Just to recap, Wolf has pitched 273.1 innings over 48 starts the last three seasons, coming back at the end of last season after Tommy John surgery. Even throwing out last season's numbers, when he had a career-worst 5.56 ERA, 1.69 WHIP and 44:33 K:BB ratio (yea, I know, players get better their second season after TJ), Wolf had the worst numbers in his injury-plagued 2004 and 2005 since his second season in 2000.
Eaton has pitched only 193.2 innings over 37 starts the last two seasons, missing time both seasons with a recurring strained finger injury.
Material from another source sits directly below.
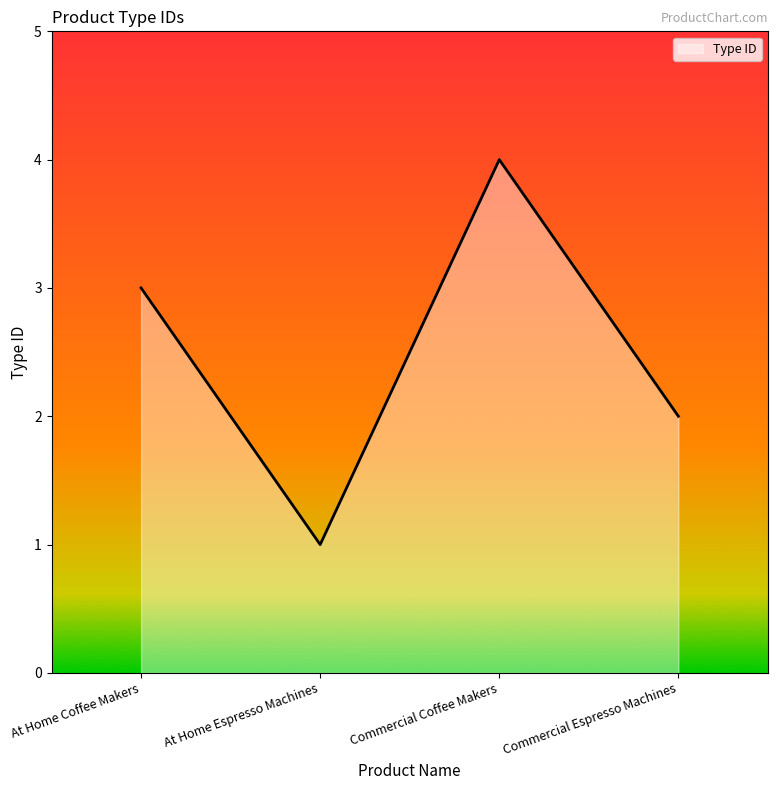

Reading left to right, extract all data points from this chart.

At Home Coffee Makers=3	At Home Espresso Machines=1	Commercial Coffee Makers=4	Commercial Espresso Machines=2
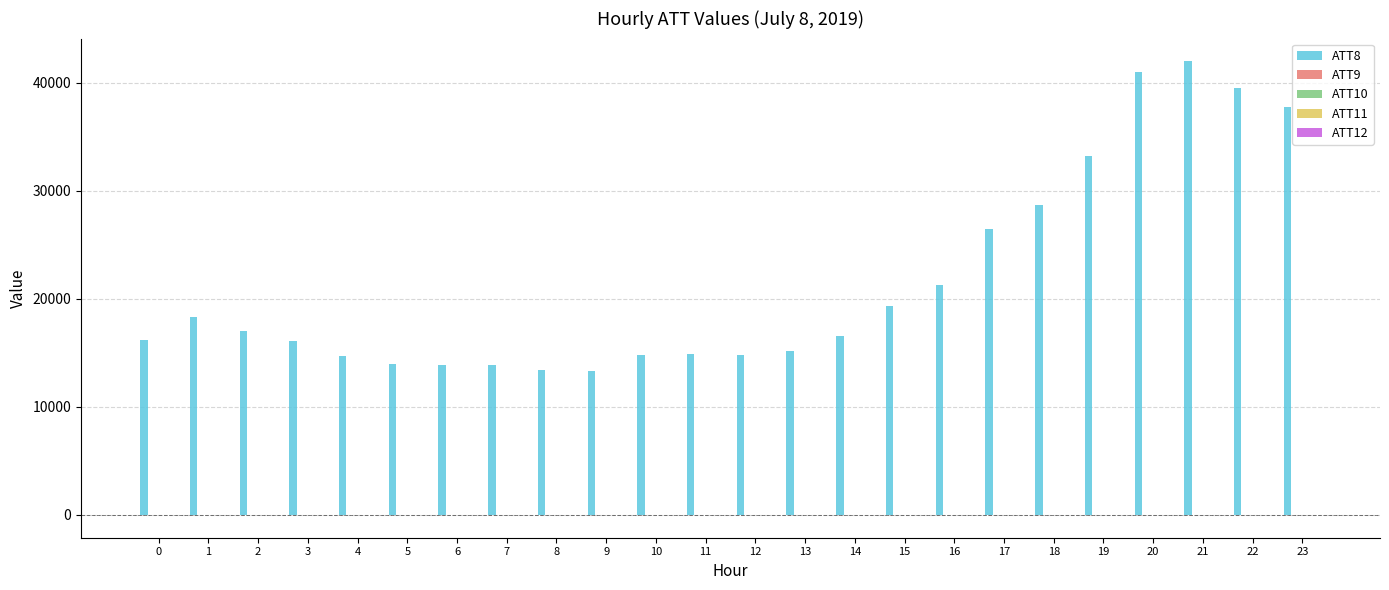

Is it true that ATT8 equals 16200.0 at 0?

True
Don't forget that he started only 23 games total in 2001 and 2002 due to elbow surgery. Moreover, Eaton pitched in pitcher's parks in a pitcher's division his first six seasons in San Diego, and has a career home-road split ERA of 4.19/4.65 (his seven home starts in Texas last season are relatively negligible in the grand scheme of things), and now is moving to the hitter's haven that is Citizen's Bank Park. At least Wolf's deal was only for one year -- Eaton has had two seasons of more than 24 starts in his entire seven-year career, and now he gets a ton of guaranteed money for three years? It's not like he's an All-Star either. Taking a couple examples from, oh, the past two years, he looks like another Eric Milton or Carl Pavano waiting to happen.
It actually looks here like Kerry Wood ($1.75 mil plus incentives) and Wade Miller ($1.5 mil plus incentives) took below-market deals, the way teams are paying previously injured pitchers. Are teams really that desperate for pitching? Or are they just "awash in cash"? How much is an injured pitcher with a better track record, like Mark Mulder, going to cost -- $10 million?